Thereafter, as shown in FIG. 6, a P layer 312 is formed in a lower surface of the N.sup.- substrate 310 by diffusing an impurity therein, and an N.sup.+ layer 322 is formed in the upper surface of the N.sup.- epitaxial layer 320 by diffusing an impurity therein.
Then, an anode electrode 340 is deposited on a lower surface of the P layer 312, and a cathode electrode 350 is deposited on an upper surface of the N.sup.+ layer 322.
In the static induction thyristor 400 thus formed, the P layer 312 functions as an anode, the N.sup.+ layer 322 as a cathode, both the N.sup.- substrate 310 and the N.sup.- epitaxial layer 320 as an N base 360, and the P.sup.+ gate regions 314 as a gate for controlling an anode current flowing between the anode electrode 340 and the cathode electrode 350. Since the P.sup.+ regions 315 are formed between the P.sup.+ gate regions 314, a depletion layer is formed contiguously between the P.sup.+ gate regions 314 even when no bias is applied to the gate. Therefore, the static induction thyristor 400 functions as a normally-off static induction thyristor.

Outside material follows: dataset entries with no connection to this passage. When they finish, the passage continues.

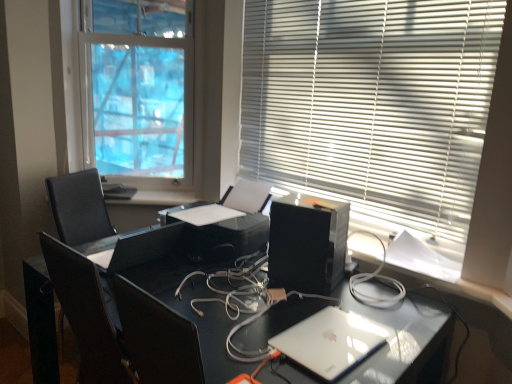
At what (x,y) coordinates should I click in order to perform the action: click on vacant space in between matte black monitor at center and satin white laptop at lower right. Please return your answer as a coordinate pair (x, y). Looking at the image, I should click on (223, 305).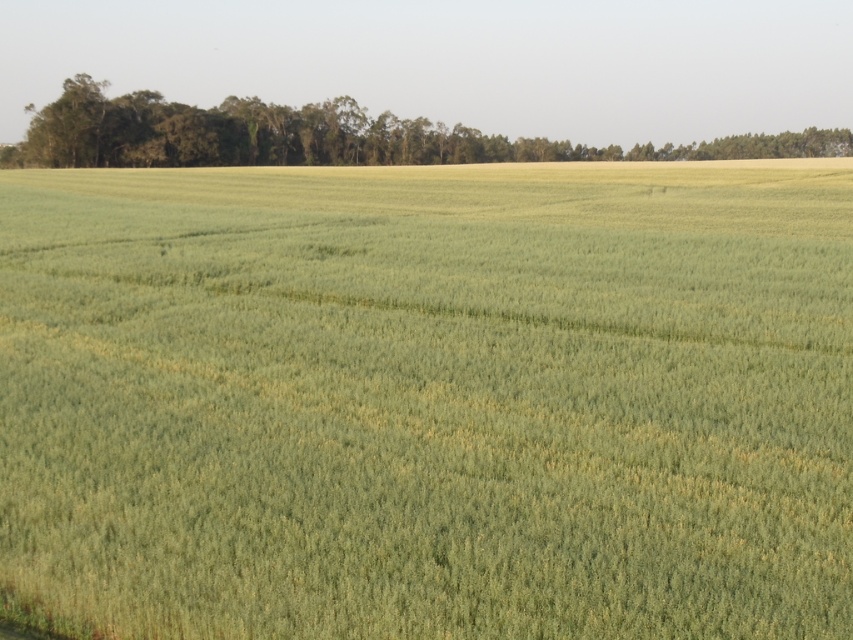
Which is in front, point (836, 595) or point (798, 132)?

Point (836, 595)

In the scene shown: Which is more to the right, green grass at center or green leafy trees at upper center?

green grass at center

Locate an element on the screen. Image resolution: width=853 pixels, height=640 pixels. green grass at center is located at coordinates (427, 401).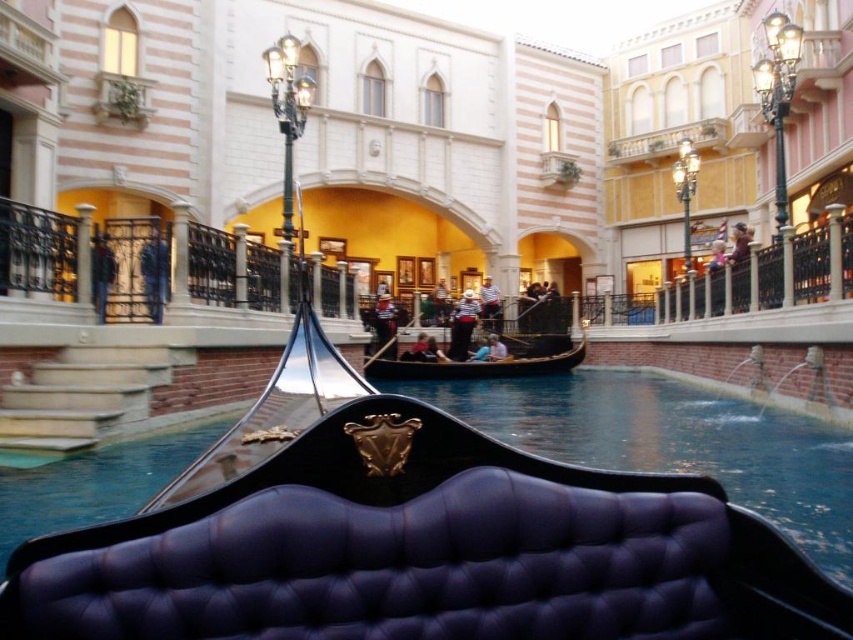
You are standing at the edge of the canal and notice the glossy black gondola at center and the black wrought iron railing at upper center. Which object appears larger in the scene?

The black wrought iron railing at upper center appears larger than the glossy black gondola at center in the scene.

You are standing at the entrance of the Venetian area and want to find the black wrought iron railing at upper center. According to the scene, where should you look relative to your position?

The black wrought iron railing at upper center is located at point 0.417 on the horizontal axis and 0.155 on the vertical axis from your viewpoint.

You are standing near the black wrought iron railing at upper center and want to walk to the black polished wood gondola at center. Which direction should you move to get closer to the gondola?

The normally-off static induction thyristor 400 manufactured according to the above process suffers problems, described below, in addition to the problems posed by the manufacture of the conventional static induction thyristor 300.
In the normally-off static induction thyristor 400, not only the P.sup.+ gate regions 314 of high impurity concentration, but also the P.sup.+ regions 315 are embedded in the N base 360. To embed the P.sup.+ gate regions 314 and the P.sup.+ regions 315 in the N base 360, it is necessary to selectively form P.sup.+ gate regions 314 and P.sup.+ regions 315 in one principal surface of the N.sup.- substrate 310, as shown in FIG. 4, and thereafter to form the N.sup.- epitaxial layer 320 on the N.sup.- substrate 310 by way of chemical vapor deposition.
Since the N.sup.- epitaxial layer 320 is formed on the N.sup.- substrate 310 after the P.sup.+ gate regions 314 and the P.sup.+ regions 315 have been formed in the N.sup.- substrate 310, the N.sup.- epitaxial layer 320 grown on the P.sup.+ gate regions 314 and the P+regions 315 tend to suffer crystal defects such as stacking faults. Therefore, it has been difficult to produce an N.sup.- epitaxial layer 320 of high quality not only on the P.sup.+ gate regions 314 but also between the P.sup.+ gate regions 314, and it has also been difficult to produce an N base 360 of high quality.
Inasmuch as the P+ gate regions 314 are formed by diffusing an impurity into one principal surface of the N.sup.- substrate 310, the P.sup.+ gate regions 314 have sound side edges. Consequently, depletion layers extending between the P.sup.+ gate regions 314 do not extend parallel to the direction of the anode current flowing between the anode and the cathode, with the result that a large current cannot be controlled by the gate.